Tuesday, 02 June 2009

Details of GM Bankruptcy Emerge

Written by  Steven J. DuBord

GM hqMore information about GM’s Chapter 11 bankruptcy is beginning to emerge. The Kansas City Star reported on June 2 that this is “the biggest such filing by an industrial manufacturer and the fourth-biggest in U.S. history. It will also be one of the largest peacetime nationalizations of private enterprise.” In addition to the $20 billion the federal government has already pumped into the company, President Barack Obama has announced that another $30 billion in taxpayer money will be committed.
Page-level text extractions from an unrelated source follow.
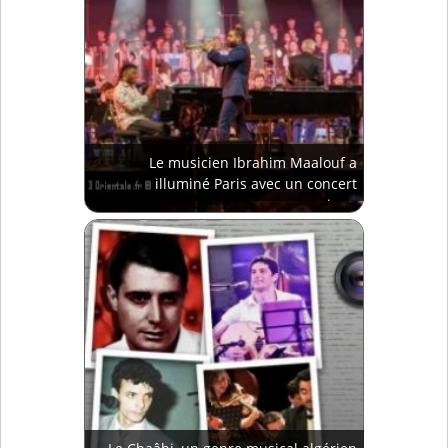
Le musicien Ibrahim Maalouf a
illuminé Paris avec un concert
magique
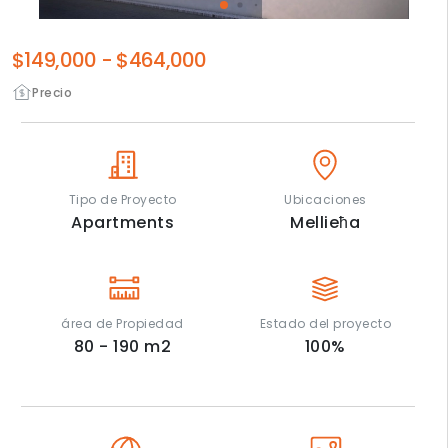
$149,000
-
$464,000
Precio
Tipo de Proyecto
Ubicaciones
Apartments
Mellieħa
área de Propiedad
Estado del proyecto
80 - 190
m2
100
%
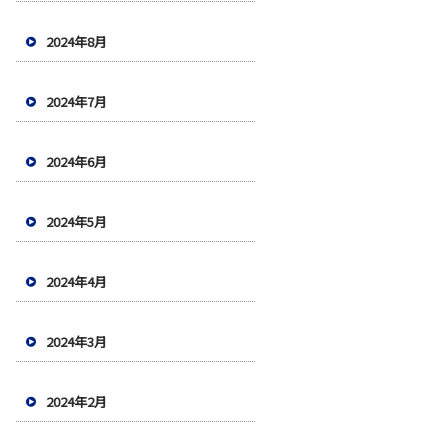
2024年8月
2024年7月
2024年6月
2024年5月
2024年4月
2024年3月
2024年2月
This will bring the government’s ownership stake in GM to 60 percent.

 

The president recognizes that throwing more money at GM “may give some Americans pause,” yet he maintains that “we are acting as reluctant shareholders because that is the only way to help GM succeed.” All he succeeded in doing though was to invite the charge that he was nationalizing a major manufacturing company, dubbed “Government Motors” by the Republican National Committee. According to a June 2 Los Angeles Times online story, Michael Steele, the committee chairman, said, “No matter how much the president spins GM's bankruptcy as good for the economy, it is nothing more than another government grab of a private company and another handout to the union cronies who helped bankroll his presidential campaign.”

 

The Times noted that Obama’s actions concerned the U.S. Chamber of Commerce, which promised to “expose and fight any counterproductive influence by government, unions or politicians over decisions that should be left to management.” Small bondholders also registered their criticism that the United Auto Workers union was receiving special concessions. “We have retirees on our side who are losing their retirement, but it seems like the retirement of the people in the union is being protected,” said Mark Modica, a business manager at a Doylestown, Pa., Saturn dealership. “I don't think there's a doubt there was preferential treatment.”

 

Speaking of the UAW, its healthcare trust for retirees will get a 17.5 percent slice of the ownership pie out of the 40 percent remaining after the government’s share. Canada and Ontario are contributing $9.5 billion for a 12.5 percent stake, and the final 10 percent belongs to small bondholders.

 

Regarding GM itself, the company plans to keep its core brands — Buick, Cadillac, Chevrolet, and GMC — while letting go of Hummer, Pontiac, Saab, and Saturn. The French news agency AFP reported on June 2 that “Hummer would be sold to a Chinese industrial machinery firm, Sichuan Tengzhong, with final terms still to be determined,” and that the move may keep the hulking Hummer in production and save 3,000 U.S. jobs. Negotiations are ongoing with parties interested in buying Saab and Saturn, while Pontiac production will be shut down.

 

Despite the federal government owning more than half of GM, President Obama has declared that he has no interest in running a car company and that the federal government won’t be dictating the company’s everyday decisions. But this fails to take into account what the federal government is already mandating for automakers through regulation.

 

President Obama’s proposed fuel efficiency standards are the highest in history, as mentioned in our May 20 article “A Logic Deficiency About Fuel Efficiency.” While the administration estimates that modifications to current vehicles will add about $1,300 to the cost of a new car, others disagree. Our May 20 article quoted Sandy Stojkovski, an engineering and fuel economy expert at auto industry consulting firm Ricardo, as estimating “it could cost consumers between $5,000 and $12,000 more per vehicle under the federal fuel economy targets.”

 

In reality, this is a very significant dictation of everyday operations to all the auto manufacturers in the country, and GM will have little choice but to bow to the whims of 60-percent-owner Uncle Sam and pass along the cost to consumers. No one in the administration has explained how this can possibly help drive GM’s recovery from bankruptcy.